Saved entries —
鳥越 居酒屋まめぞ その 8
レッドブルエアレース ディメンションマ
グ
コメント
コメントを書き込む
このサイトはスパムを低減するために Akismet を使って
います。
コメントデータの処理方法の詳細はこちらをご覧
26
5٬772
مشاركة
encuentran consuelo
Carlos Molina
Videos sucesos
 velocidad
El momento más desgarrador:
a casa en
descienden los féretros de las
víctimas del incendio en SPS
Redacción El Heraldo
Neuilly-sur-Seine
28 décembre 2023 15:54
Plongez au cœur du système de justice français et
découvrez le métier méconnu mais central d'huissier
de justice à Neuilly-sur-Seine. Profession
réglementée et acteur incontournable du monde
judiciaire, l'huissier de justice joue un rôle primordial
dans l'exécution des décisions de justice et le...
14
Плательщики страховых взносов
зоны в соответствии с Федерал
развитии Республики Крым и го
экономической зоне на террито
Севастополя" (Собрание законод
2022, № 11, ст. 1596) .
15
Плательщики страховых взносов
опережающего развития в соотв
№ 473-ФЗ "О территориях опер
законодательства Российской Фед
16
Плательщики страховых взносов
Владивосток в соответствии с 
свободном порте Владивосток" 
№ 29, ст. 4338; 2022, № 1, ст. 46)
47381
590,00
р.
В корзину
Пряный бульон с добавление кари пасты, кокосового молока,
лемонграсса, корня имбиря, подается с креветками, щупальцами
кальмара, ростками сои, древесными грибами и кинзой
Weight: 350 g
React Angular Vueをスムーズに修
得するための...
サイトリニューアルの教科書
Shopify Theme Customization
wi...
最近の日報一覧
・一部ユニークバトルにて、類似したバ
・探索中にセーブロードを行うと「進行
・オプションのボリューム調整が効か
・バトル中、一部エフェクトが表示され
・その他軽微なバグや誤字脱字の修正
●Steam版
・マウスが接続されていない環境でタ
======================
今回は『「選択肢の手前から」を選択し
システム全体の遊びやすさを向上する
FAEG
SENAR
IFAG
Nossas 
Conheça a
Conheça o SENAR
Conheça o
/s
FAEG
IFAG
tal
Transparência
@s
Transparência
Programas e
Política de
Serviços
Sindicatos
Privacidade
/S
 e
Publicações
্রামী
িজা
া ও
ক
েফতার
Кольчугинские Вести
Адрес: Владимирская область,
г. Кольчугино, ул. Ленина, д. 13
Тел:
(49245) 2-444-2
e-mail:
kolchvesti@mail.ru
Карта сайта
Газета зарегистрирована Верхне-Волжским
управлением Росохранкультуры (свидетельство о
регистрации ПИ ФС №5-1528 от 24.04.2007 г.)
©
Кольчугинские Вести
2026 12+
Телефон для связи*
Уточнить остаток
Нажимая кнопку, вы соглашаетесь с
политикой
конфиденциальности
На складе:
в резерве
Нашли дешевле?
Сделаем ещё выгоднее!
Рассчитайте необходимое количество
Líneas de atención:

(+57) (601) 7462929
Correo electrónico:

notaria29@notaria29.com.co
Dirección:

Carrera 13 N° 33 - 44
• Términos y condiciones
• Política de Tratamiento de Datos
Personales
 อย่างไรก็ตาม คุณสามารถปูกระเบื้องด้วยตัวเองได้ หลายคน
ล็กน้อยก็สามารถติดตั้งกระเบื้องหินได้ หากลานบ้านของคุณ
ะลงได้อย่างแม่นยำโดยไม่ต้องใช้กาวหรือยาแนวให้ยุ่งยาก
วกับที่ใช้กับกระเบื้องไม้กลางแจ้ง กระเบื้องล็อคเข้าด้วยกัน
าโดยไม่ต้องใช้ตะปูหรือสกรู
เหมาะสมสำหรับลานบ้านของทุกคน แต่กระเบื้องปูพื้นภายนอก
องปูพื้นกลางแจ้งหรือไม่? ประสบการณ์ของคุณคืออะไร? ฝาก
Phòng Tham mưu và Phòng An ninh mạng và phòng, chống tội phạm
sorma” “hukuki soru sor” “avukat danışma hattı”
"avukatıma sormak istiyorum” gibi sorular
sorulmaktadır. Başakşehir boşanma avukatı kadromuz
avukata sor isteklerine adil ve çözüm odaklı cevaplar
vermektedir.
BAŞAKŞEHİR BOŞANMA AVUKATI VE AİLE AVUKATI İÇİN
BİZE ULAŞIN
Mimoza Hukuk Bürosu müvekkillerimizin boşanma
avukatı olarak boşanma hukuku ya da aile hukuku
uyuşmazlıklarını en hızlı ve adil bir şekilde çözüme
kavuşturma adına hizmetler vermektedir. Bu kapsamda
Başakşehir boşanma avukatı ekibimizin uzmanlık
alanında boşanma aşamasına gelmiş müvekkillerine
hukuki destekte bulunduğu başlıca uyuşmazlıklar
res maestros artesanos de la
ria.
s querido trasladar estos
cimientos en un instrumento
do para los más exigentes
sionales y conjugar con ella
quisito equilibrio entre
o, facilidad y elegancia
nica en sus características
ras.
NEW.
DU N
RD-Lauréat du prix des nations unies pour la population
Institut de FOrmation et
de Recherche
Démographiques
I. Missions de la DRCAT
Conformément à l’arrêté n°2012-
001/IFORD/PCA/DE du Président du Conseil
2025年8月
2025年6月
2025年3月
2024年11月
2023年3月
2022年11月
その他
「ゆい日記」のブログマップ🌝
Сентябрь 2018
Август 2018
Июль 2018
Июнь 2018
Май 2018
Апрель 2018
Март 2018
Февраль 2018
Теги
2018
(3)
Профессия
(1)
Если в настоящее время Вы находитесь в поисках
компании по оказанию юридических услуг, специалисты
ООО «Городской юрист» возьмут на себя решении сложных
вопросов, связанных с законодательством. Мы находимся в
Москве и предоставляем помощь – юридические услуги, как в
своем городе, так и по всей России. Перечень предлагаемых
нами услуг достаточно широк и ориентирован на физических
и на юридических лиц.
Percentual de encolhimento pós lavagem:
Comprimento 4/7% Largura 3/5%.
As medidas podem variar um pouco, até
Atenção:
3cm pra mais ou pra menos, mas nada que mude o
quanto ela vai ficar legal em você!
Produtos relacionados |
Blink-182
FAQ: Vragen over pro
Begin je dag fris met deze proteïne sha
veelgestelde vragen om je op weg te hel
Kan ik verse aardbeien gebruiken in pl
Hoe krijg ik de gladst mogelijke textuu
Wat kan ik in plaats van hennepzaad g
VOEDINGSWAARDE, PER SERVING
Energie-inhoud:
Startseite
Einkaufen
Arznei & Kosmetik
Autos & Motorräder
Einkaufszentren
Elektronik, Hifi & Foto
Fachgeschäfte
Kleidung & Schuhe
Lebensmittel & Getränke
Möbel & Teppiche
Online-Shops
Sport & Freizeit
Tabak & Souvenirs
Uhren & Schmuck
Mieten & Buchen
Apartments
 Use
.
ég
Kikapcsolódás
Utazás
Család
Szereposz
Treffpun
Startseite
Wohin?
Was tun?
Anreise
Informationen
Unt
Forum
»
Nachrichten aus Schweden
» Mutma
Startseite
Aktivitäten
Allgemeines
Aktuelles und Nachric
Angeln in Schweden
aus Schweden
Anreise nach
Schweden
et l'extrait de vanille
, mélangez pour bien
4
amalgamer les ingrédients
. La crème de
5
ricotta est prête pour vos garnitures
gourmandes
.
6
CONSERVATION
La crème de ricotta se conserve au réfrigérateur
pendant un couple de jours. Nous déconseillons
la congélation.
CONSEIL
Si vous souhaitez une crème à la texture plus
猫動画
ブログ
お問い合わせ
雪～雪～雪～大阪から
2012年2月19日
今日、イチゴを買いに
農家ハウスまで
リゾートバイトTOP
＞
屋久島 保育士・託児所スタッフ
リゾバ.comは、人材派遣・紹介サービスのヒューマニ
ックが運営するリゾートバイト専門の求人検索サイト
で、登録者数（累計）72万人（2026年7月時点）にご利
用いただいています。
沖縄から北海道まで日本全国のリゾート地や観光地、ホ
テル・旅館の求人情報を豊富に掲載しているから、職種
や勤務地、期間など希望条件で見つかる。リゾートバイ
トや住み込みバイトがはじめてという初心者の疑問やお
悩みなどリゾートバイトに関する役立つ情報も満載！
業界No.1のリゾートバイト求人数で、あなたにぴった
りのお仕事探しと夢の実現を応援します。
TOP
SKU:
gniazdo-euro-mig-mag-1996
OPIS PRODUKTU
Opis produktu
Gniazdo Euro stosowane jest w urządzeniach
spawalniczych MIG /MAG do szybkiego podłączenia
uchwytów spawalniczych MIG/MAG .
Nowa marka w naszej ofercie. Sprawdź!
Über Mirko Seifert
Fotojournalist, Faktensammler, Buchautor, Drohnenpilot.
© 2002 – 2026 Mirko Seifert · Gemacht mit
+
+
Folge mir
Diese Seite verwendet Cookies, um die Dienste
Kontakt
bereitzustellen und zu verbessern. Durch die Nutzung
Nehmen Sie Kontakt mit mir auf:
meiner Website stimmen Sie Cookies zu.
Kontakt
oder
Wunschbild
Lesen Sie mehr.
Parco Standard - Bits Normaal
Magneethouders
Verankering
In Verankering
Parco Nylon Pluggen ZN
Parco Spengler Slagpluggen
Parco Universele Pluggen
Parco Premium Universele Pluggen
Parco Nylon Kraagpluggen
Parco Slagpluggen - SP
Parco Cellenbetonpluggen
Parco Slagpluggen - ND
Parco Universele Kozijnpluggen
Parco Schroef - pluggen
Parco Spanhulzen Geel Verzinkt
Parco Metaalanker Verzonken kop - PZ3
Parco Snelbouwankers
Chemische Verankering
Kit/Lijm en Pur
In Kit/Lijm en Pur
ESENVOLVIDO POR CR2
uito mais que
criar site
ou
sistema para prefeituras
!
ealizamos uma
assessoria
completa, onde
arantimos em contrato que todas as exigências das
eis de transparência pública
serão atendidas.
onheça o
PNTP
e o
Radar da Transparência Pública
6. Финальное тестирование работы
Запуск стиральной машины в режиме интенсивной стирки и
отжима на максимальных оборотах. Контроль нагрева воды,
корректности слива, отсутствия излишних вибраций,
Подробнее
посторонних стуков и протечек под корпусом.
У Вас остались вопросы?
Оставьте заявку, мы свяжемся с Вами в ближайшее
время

TASK STATEMENT — Of all the entries above, repeat only the lines from the line that has "регистрации ПИ ФС №5-1528 от 24.04.2007 г.)" to the line that has "(+57) (601) 7462929", both lines included, exactly.

WRITTEN ANSWER —
регистрации ПИ ФС №5-1528 от 24.04.2007 г.)
©
Кольчугинские Вести
2026 12+
Телефон для связи*
Уточнить остаток
Нажимая кнопку, вы соглашаетесь с
политикой
конфиденциальности
На складе:
в резерве
Нашли дешевле?
Сделаем ещё выгоднее!
Рассчитайте необходимое количество
Líneas de atención:

(+57) (601) 7462929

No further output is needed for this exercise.